• Problem details:
The data below should be restated word for word, with every picture omitted.

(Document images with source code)
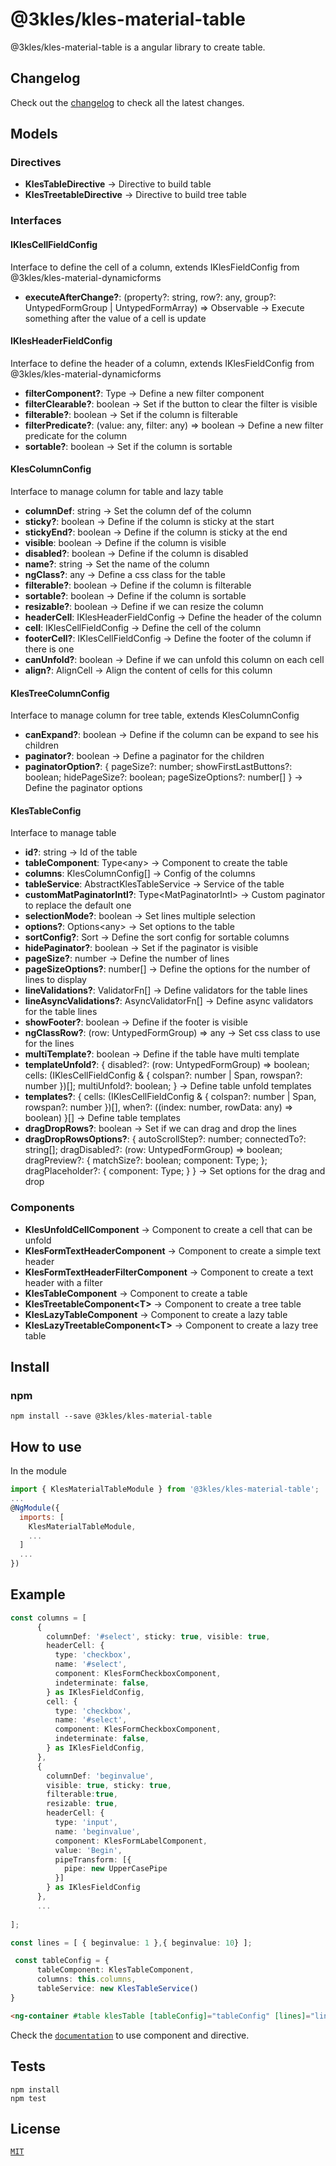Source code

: # @3kles/kles-material-table
@3kles/kles-material-table is a angular library to create table.

## Changelog

Check out the [changelog](./CHANGELOG.md) to check all the latest changes.

## Models

### Directives

- <b>KlesTableDirective</b> -> Directive to build table
- <b>KlesTreetableDirective</b> -> Directive to build tree table

### Interfaces

#### IKlesCellFieldConfig

Interface to define the cell of a column, extends IKlesFieldConfig from @3kles/kles-material-dynamicforms

- <b>executeAfterChange?</b>: (property?: string, row?: any, group?: UntypedFormGroup | UntypedFormArray) => Observable<any> -> Execute something after the value of a cell is update

#### IKlesHeaderFieldConfig

Interface to define the header of a column, extends IKlesFieldConfig from @3kles/kles-material-dynamicforms

- <b>filterComponent?</b>: Type<any> -> Define a new filter component
- <b>filterClearable?</b>: boolean -> Set if the button to clear the filter is visible
- <b>filterable?</b>: boolean -> Set if the column is filterable
- <b>filterPredicate?</b>: (value: any, filter: any) => boolean -> Define a new filter predicate for the column
- <b>sortable?</b>: boolean -> Set if the column is sortable

#### KlesColumnConfig

Interface to manage column for table and lazy table

- <b>columnDef</b>: string -> Set the column def of the column
- <b>sticky?</b>: boolean -> Define if the column is sticky at the start
- <b>stickyEnd?</b>: boolean -> Define if the column is sticky at the end
- <b>visible</b>: boolean -> Define if the column is visible
- <b>disabled?</b>: boolean -> Define if the column is disabled
- <b>name?</b>: string -> Set the name of the column
- <b>ngClass?</b>: any -> Define a css class for the table
- <b>filterable?</b>: boolean -> Define if the column is filterable
- <b>sortable?</b>: boolean -> Define if the column is sortable
- <b>resizable?</b>: boolean -> Define if we can resize the column
- <b>headerCell</b>: IKlesHeaderFieldConfig -> Define the header of the column
- <b>cell</b>: IKlesCellFieldConfig -> Define the cell of the column
- <b>footerCell?</b>: IKlesCellFieldConfig -> Define the footer of the column if there is one
- <b>canUnfold?</b>: boolean -> Define if we can unfold this column on each cell
- <b>align?</b>: AlignCell -> Align the content of cells for this column

#### KlesTreeColumnConfig

Interface to manage column for tree table, extends KlesColumnConfig

- <b>canExpand?</b>: boolean -> Define if the column can be expand to see his children
- <b>paginator?</b>: boolean -> Define a paginator for the children
- <b>paginatorOption?</b>: {
        pageSize?: number;
        showFirstLastButtons?: boolean;
        hidePageSize?: boolean;
        pageSizeOptions?: number[]
    } -> Define the paginator options

#### KlesTableConfig

Interface to manage table

- <b>id?</b>: string -> Id of the table
- <b>tableComponent</b>: Type\<any> -> Component to create the table
- <b>columns</b>: KlesColumnConfig[] -> Config of the columns
- <b>tableService</b>: AbstractKlesTableService -> Service of the table
- <b>customMatPaginatorIntl?</b>: Type\<MatPaginatorIntl> -> Custom paginator to replace the default one
- <b>selectionMode?</b>: boolean -> Set lines multiple selection
- <b>options?</b>: Options\<any> -> Set options to the table
- <b>sortConfig?</b>: Sort -> Define the sort config for sortable columns
- <b>hidePaginator?</b>: boolean -> Set if the paginator is visible
- <b>pageSize?</b>: number -> Define the number of lines
- <b>pageSizeOptions?</b>: number[] -> Define the options for the number of lines to display
- <b>lineValidations?</b>: ValidatorFn[] -> Define validators for the table lines
- <b>lineAsyncValidations?</b>: AsyncValidatorFn[] -> Define async validators for the table lines
- <b>showFooter?</b>: boolean -> Define if the footer is visible
- <b>ngClassRow?</b>: (row: UntypedFormGroup) => any -> Set css class to use for the lines
- <b>multiTemplate?</b>: boolean -> Define if the table have multi template
- <b>templateUnfold?</b>: {
        disabled?: (row: UntypedFormGroup) => boolean;
        cells: (IKlesCellFieldConfig & { colspan?: number | Span, rowspan?: number })[];
        multiUnfold?: boolean;
    } -> Define table unfold templates
- <b>templates?</b>: {
        cells: (IKlesCellFieldConfig & { colspan?: number | Span, rowspan?: number })[],
        when?: ((index: number, rowData: any) => boolean)
    }[] -> Define table templates
- <b>dragDropRows?</b>: boolean -> Set if we can drag and drop the lines
- <b>dragDropRowsOptions?</b>: {
        autoScrollStep?: number;
        connectedTo?: string[];
        dragDisabled?: (row: UntypedFormGroup) => boolean;
        dragPreview?: {
            matchSize?: boolean;
            component: Type<any>;
        };
        dragPlaceholder?: {
            component: Type<any>;
        }
    } -> Set options for the drag and drop

### Components

- <b>KlesUnfoldCellComponent</b> -> Component to create a cell that can be unfold
- <b>KlesFormTextHeaderComponent</b> -> Component to create a simple text header
- <b>KlesFormTextHeaderFilterComponent</b> -> Component to create a text header with a filter
- <b>KlesTableComponent</b> -> Component to create a table
- <b>KlesTreetableComponent\<T></b> -> Component to create a tree table
- <b>KlesLazyTableComponent</b> -> Component to create a lazy table
- <b>KlesLazyTreetableComponent\<T></b> -> Component to create a lazy tree table

## Install

### npm

```
npm install --save @3kles/kles-material-table
```

## How to use
In the module
```javascript
import { KlesMaterialTableModule } from '@3kles/kles-material-table';
...
@NgModule({
  imports: [
    KlesMaterialTableModule,
    ...
  ]
  ...
})
```

## Example

```typescript
const columns = [
      {
        columnDef: '#select', sticky: true, visible: true,
        headerCell: {
          type: 'checkbox',
          name: '#select',
          component: KlesFormCheckboxComponent,
          indeterminate: false,
        } as IKlesFieldConfig,
        cell: {
          type: 'checkbox',
          name: '#select',
          component: KlesFormCheckboxComponent,
          indeterminate: false,
        } as IKlesFieldConfig,
      },
      {
        columnDef: 'beginvalue',
        visible: true, sticky: true,
        filterable:true,
        resizable: true,
        headerCell: {
          type: 'input',
          name: 'beginvalue',
          component: KlesFormLabelComponent,
          value: 'Begin',
          pipeTransform: [{
            pipe: new UpperCasePipe
          }]
        } as IKlesFieldConfig
      },
      ...
        
];

const lines = [ { beginvalue: 1 },{ beginvalue: 10} ];

 const tableConfig = {
      tableComponent: KlesTableComponent,
      columns: this.columns,
      tableService: new KlesTableService()
}

```

```html
<ng-container #table klesTable [tableConfig]="tableConfig" [lines]="lines"></ng-container>
```

Check the [`documentation`](https://doc.3kles-consulting.com/#/material/materialtable) to use component and directive.

## Tests

```
npm install
npm test
```

## License

[`MIT`](./LICENSE.md)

• Output below:
Source code

: # @3kles/kles-material-table
@3kles/kles-material-table is a angular library to create table.

## Changelog

Check out the [changelog](./CHANGELOG.md) to check all the latest changes.

## Models

### Directives

- <b>KlesTableDirective</b> -> Directive to build table
- <b>KlesTreetableDirective</b> -> Directive to build tree table

### Interfaces

#### IKlesCellFieldConfig

Interface to define the cell of a column, extends IKlesFieldConfig from @3kles/kles-material-dynamicforms

- <b>executeAfterChange?</b>: (property?: string, row?: any, group?: UntypedFormGroup | UntypedFormArray) => Observable<any> -> Execute something after the value of a cell is update

#### IKlesHeaderFieldConfig

Interface to define the header of a column, extends IKlesFieldConfig from @3kles/kles-material-dynamicforms

- <b>filterComponent?</b>: Type<any> -> Define a new filter component
- <b>filterClearable?</b>: boolean -> Set if the button to clear the filter is visible
- <b>filterable?</b>: boolean -> Set if the column is filterable
- <b>filterPredicate?</b>: (value: any, filter: any) => boolean -> Define a new filter predicate for the column
- <b>sortable?</b>: boolean -> Set if the column is sortable

#### KlesColumnConfig

Interface to manage column for table and lazy table

- <b>columnDef</b>: string -> Set the column def of the column
- <b>sticky?</b>: boolean -> Define if the column is sticky at the start
- <b>stickyEnd?</b>: boolean -> Define if the column is sticky at the end
- <b>visible</b>: boolean -> Define if the column is visible
- <b>disabled?</b>: boolean -> Define if the column is disabled
- <b>name?</b>: string -> Set the name of the column
- <b>ngClass?</b>: any -> Define a css class for the table
- <b>filterable?</b>: boolean -> Define if the column is filterable
- <b>sortable?</b>: boolean -> Define if the column is sortable
- <b>resizable?</b>: boolean -> Define if we can resize the column
- <b>headerCell</b>: IKlesHeaderFieldConfig -> Define the header of the column
- <b>cell</b>: IKlesCellFieldConfig -> Define the cell of the column
- <b>footerCell?</b>: IKlesCellFieldConfig -> Define the footer of the column if there is one
- <b>canUnfold?</b>: boolean -> Define if we can unfold this column on each cell
- <b>align?</b>: AlignCell -> Align the content of cells for this column

#### KlesTreeColumnConfig

Interface to manage column for tree table, extends KlesColumnConfig

- <b>canExpand?</b>: boolean -> Define if the column can be expand to see his children
- <b>paginator?</b>: boolean -> Define a paginator for the children
- <b>paginatorOption?</b>: {
        pageSize?: number;
        showFirstLastButtons?: boolean;
        hidePageSize?: boolean;
        pageSizeOptions?: number[]
    } -> Define the paginator options

#### KlesTableConfig

Interface to manage table

- <b>id?</b>: string -> Id of the table
- <b>tableComponent</b>: Type\<any> -> Component to create the table
- <b>columns</b>: KlesColumnConfig[] -> Config of the columns
- <b>tableService</b>: AbstractKlesTableService -> Service of the table
- <b>customMatPaginatorIntl?</b>: Type\<MatPaginatorIntl> -> Custom paginator to replace the default one
- <b>selectionMode?</b>: boolean -> Set lines multiple selection
- <b>options?</b>: Options\<any> -> Set options to the table
- <b>sortConfig?</b>: Sort -> Define the sort config for sortable columns
- <b>hidePaginator?</b>: boolean -> Set if the paginator is visible
- <b>pageSize?</b>: number -> Define the number of lines
- <b>pageSizeOptions?</b>: number[] -> Define the options for the number of lines to display
- <b>lineValidations?</b>: ValidatorFn[] -> Define validators for the table lines
- <b>lineAsyncValidations?</b>: AsyncValidatorFn[] -> Define async validators for the table lines
- <b>showFooter?</b>: boolean -> Define if the footer is visible
- <b>ngClassRow?</b>: (row: UntypedFormGroup) => any -> Set css class to use for the lines
- <b>multiTemplate?</b>: boolean -> Define if the table have multi template
- <b>templateUnfold?</b>: {
        disabled?: (row: UntypedFormGroup) => boolean;
        cells: (IKlesCellFieldConfig & { colspan?: number | Span, rowspan?: number })[];
        multiUnfold?: boolean;
    } -> Define table unfold templates
- <b>templates?</b>: {
        cells: (IKlesCellFieldConfig & { colspan?: number | Span, rowspan?: number })[],
        when?: ((index: number, rowData: any) => boolean)
    }[] -> Define table templates
- <b>dragDropRows?</b>: boolean -> Set if we can drag and drop the lines
- <b>dragDropRowsOptions?</b>: {
        autoScrollStep?: number;
        connectedTo?: string[];
        dragDisabled?: (row: UntypedFormGroup) => boolean;
        dragPreview?: {
            matchSize?: boolean;
            component: Type<any>;
        };
        dragPlaceholder?: {
            component: Type<any>;
        }
    } -> Set options for the drag and drop

### Components

- <b>KlesUnfoldCellComponent</b> -> Component to create a cell that can be unfold
- <b>KlesFormTextHeaderComponent</b> -> Component to create a simple text header
- <b>KlesFormTextHeaderFilterComponent</b> -> Component to create a text header with a filter
- <b>KlesTableComponent</b> -> Component to create a table
- <b>KlesTreetableComponent\<T></b> -> Component to create a tree table
- <b>KlesLazyTableComponent</b> -> Component to create a lazy table
- <b>KlesLazyTreetableComponent\<T></b> -> Component to create a lazy tree table

## Install

### npm

```
npm install --save @3kles/kles-material-table
```

## How to use
In the module
```javascript
import { KlesMaterialTableModule } from '@3kles/kles-material-table';
...
@NgModule({
  imports: [
    KlesMaterialTableModule,
    ...
  ]
  ...
})
```

## Example

```typescript
const columns = [
      {
        columnDef: '#select', sticky: true, visible: true,
        headerCell: {
          type: 'checkbox',
          name: '#select',
          component: KlesFormCheckboxComponent,
          indeterminate: false,
        } as IKlesFieldConfig,
        cell: {
          type: 'checkbox',
          name: '#select',
          component: KlesFormCheckboxComponent,
          indeterminate: false,
        } as IKlesFieldConfig,
      },
      {
        columnDef: 'beginvalue',
        visible: true, sticky: true,
        filterable:true,
        resizable: true,
        headerCell: {
          type: 'input',
          name: 'beginvalue',
          component: KlesFormLabelComponent,
          value: 'Begin',
          pipeTransform: [{
            pipe: new UpperCasePipe
          }]
        } as IKlesFieldConfig
      },
      ...
        
];

const lines = [ { beginvalue: 1 },{ beginvalue: 10} ];

 const tableConfig = {
      tableComponent: KlesTableComponent,
      columns: this.columns,
      tableService: new KlesTableService()
}

```

```html
<ng-container #table klesTable [tableConfig]="tableConfig" [lines]="lines"></ng-container>
```

Check the [`documentation`](https://doc.3kles-consulting.com/#/material/materialtable) to use component and directive.

## Tests

```
npm install
npm test
```

## License

[`MIT`](./LICENSE.md)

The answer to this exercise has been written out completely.